Fluency therapy may improve stuttering in Down syndrome

By Liam Davenport

Stuttering among children with Down syndrome may be substantially improved with fluency shaping therapy and parental contingency measures, leading to greater self-confidence, self-esteem, and school participation, suggest Canadian researchers.

Although stuttering is estimated to have a prevalence among children with Down syndrome of up to 48%, there has been little investigation into optimal treatment approaches and outcomes. A number of options have been suggested, including fluency therapy, which has raised concerns among clinicians about its applicability.

To investigate further, Jessica Harasym and Marilyn Langevin, from the University of Alberta, in Edmonton, provided a stuttering treatment program to a girl aged 8 years and 10 months with Down syndrome whose profound stuttering was characterized by part word repetitions, silent and audible prolongations, and had a marked impact on her home and school life.

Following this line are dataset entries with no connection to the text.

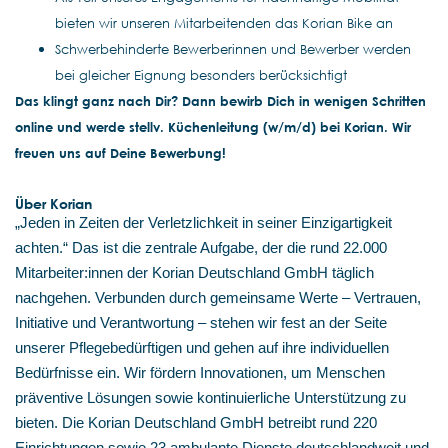
bieten wir unseren Mitarbeitenden das Korian Bike an
Schwerbehinderte Bewerberinnen und Bewerber werden
bei gleicher Eignung besonders berücksichtigt
Das klingt ganz nach Dir? Dann bewirb Dich in wenigen Schritten
online und werde stellv. Küchenleitung (w/m/d) bei Korian. Wir
freuen uns auf Deine Bewerbung!
Über Korian
„Jeden in Zeiten der Verletzlichkeit in seiner Einzigartigkeit
achten.“ Das ist die zentrale Aufgabe, der die rund 22.000
Mitarbeiter:innen der Korian Deutschland GmbH täglich
nachgehen. Verbunden durch gemeinsame Werte – Vertrauen,
Initiative und Verantwortung – stehen wir fest an der Seite
unserer Pflegebedürftigen und gehen auf ihre individuellen
Bedürfnisse ein. Wir fördern Innovationen, um Menschen
präventive Lösungen sowie kontinuierliche Unterstützung zu
bieten. Die Korian Deutschland GmbH betreibt rund 220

The researchers devised a treatment program based on the Comprehensive Stuttering Program for Children and consisting of a number of phases: establishment of fluency skills; intensive fluency skill practice; transfer, with fluency skills practised in a wide variety of settings; refinement of fluency skills and home programming; and maintenance and follow up. The child was assessed using a series of speech measures, severity ratings, and self-, parent-, and teacher-reports.

The team reports in the Journal of Fluency Disorders that the child's stuttering decreased from an average of 59.3% syllables stuttered (SS) at pre-treatment to 6.4% SS immediately post-treatment, and 0.8% SS at follow up. Her speech rate consequently increased from 33.4 syllables spoken per minute (SPM) to 149.8 SPM and 182.9 SPM, respectively.

On all measures, the child demonstrated improved self-confidence, self-esteem, and participation following therapy, and improved school participation and performance. However, the child's mother found the demands on the daily home practice challenging, and had concerns about the risk for isolating her other child.

The team writes: "Findings of this descriptive case report suggest that treatments that use a combination of direct fluency-skill training and parent administered behavioural contingencies may be a viable treatment approach for school-age children with Down syndrome and that therapy can be an enjoyable experience."